::: MATERIAL SHOWN :::

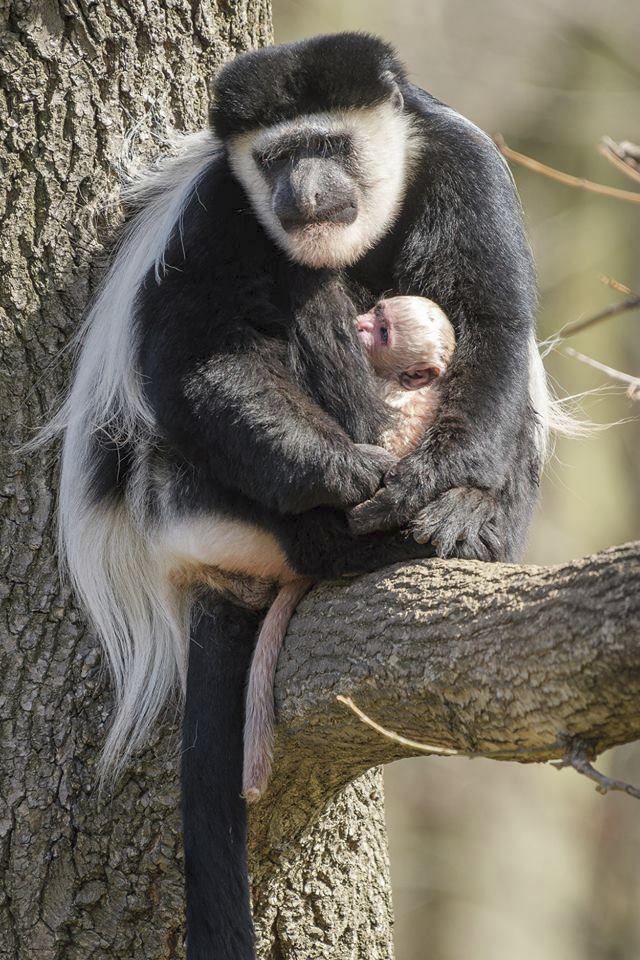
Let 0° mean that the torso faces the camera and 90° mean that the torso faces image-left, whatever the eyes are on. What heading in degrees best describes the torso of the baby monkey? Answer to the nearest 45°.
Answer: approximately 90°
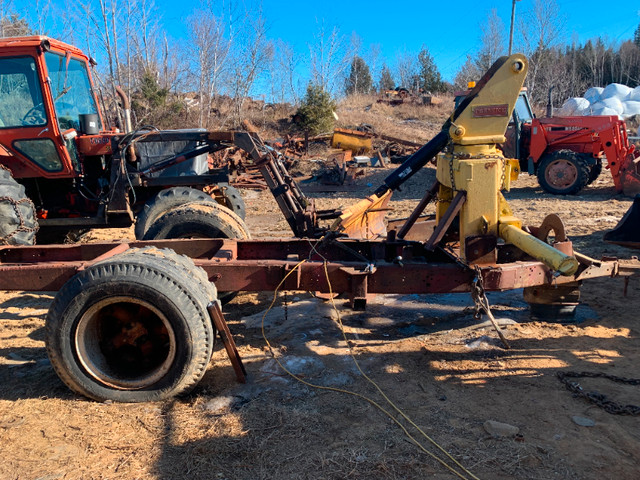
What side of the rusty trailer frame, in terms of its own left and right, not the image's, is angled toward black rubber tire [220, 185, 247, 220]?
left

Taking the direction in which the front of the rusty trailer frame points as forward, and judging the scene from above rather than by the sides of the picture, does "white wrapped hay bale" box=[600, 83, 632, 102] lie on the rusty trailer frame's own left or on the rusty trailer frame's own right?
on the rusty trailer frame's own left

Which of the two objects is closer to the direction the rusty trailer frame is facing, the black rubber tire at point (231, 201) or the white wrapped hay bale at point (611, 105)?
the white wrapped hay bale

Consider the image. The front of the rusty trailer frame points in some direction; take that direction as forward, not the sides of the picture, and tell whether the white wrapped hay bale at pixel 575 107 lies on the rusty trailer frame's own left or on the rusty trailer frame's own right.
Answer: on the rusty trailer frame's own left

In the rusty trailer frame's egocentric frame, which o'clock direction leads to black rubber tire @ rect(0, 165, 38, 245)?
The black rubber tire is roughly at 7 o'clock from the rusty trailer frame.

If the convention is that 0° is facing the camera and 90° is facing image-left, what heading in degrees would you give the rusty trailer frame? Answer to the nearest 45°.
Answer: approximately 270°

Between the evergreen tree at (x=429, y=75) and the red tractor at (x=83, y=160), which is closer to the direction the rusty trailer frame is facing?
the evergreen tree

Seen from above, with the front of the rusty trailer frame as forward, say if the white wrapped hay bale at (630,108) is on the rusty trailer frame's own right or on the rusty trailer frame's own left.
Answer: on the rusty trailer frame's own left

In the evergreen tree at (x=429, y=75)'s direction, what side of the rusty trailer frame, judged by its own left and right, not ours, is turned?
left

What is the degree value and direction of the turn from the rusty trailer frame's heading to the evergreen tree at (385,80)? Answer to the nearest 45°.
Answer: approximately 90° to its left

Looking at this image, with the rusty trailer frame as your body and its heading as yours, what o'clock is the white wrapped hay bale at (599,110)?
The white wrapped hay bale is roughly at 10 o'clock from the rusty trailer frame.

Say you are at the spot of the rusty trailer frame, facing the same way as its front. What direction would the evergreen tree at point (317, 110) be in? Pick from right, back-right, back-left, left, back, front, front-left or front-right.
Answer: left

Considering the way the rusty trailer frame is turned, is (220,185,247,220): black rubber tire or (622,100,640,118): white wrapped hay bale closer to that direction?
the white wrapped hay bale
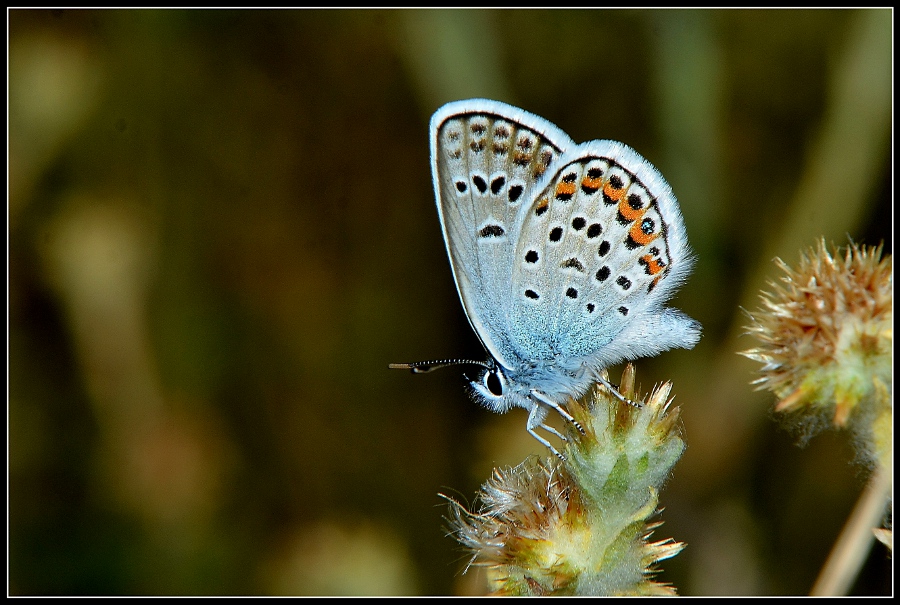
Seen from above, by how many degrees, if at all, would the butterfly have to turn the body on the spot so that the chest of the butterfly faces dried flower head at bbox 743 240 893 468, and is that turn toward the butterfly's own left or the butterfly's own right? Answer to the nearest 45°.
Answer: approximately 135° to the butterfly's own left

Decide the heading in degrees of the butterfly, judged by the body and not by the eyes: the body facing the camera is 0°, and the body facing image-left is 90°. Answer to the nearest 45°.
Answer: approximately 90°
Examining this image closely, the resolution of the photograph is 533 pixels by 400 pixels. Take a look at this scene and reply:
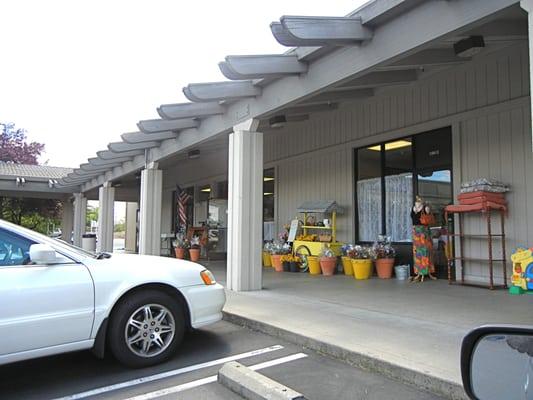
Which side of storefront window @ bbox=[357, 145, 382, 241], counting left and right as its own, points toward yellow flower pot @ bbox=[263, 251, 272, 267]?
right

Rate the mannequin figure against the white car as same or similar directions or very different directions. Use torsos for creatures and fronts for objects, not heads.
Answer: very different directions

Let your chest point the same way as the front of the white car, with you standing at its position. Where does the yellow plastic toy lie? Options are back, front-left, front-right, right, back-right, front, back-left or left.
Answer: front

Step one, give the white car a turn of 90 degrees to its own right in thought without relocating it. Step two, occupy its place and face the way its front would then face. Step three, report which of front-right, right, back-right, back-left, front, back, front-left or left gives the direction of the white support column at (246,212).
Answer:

:::

Convert the part of the items that opens with the line containing "If the convention" and closes with the line containing "Answer: approximately 90° to its left" into a JSON list of strings, one string per line, with blank lines omitted.

[
  "If the convention is that 0° is facing the camera and 90° is facing image-left, what heading in degrees would you give the rusty trailer frame? Answer to the nearest 45°.",
  "Answer: approximately 270°",
  "Between the evergreen tree at (x=429, y=75) and the red tractor at (x=83, y=160), which is closer to the direction the rusty trailer frame is facing?",
  "the evergreen tree",
  "Seen from above, with the front of the rusty trailer frame as forward, say if the white wrapped hay bale at (630,108) is on the rusty trailer frame's own right or on the rusty trailer frame's own left.",
  "Answer: on the rusty trailer frame's own left",
  "In the evergreen tree at (x=429, y=75)'s direction, what side of the rusty trailer frame, judged by its own left and right, not ours, is turned?",
  "left",
  "What is the degree value and direction of the turn from the rusty trailer frame's heading to the evergreen tree at (385,80)? Answer to the nearest 45°.",
  "Answer: approximately 90° to its left"
]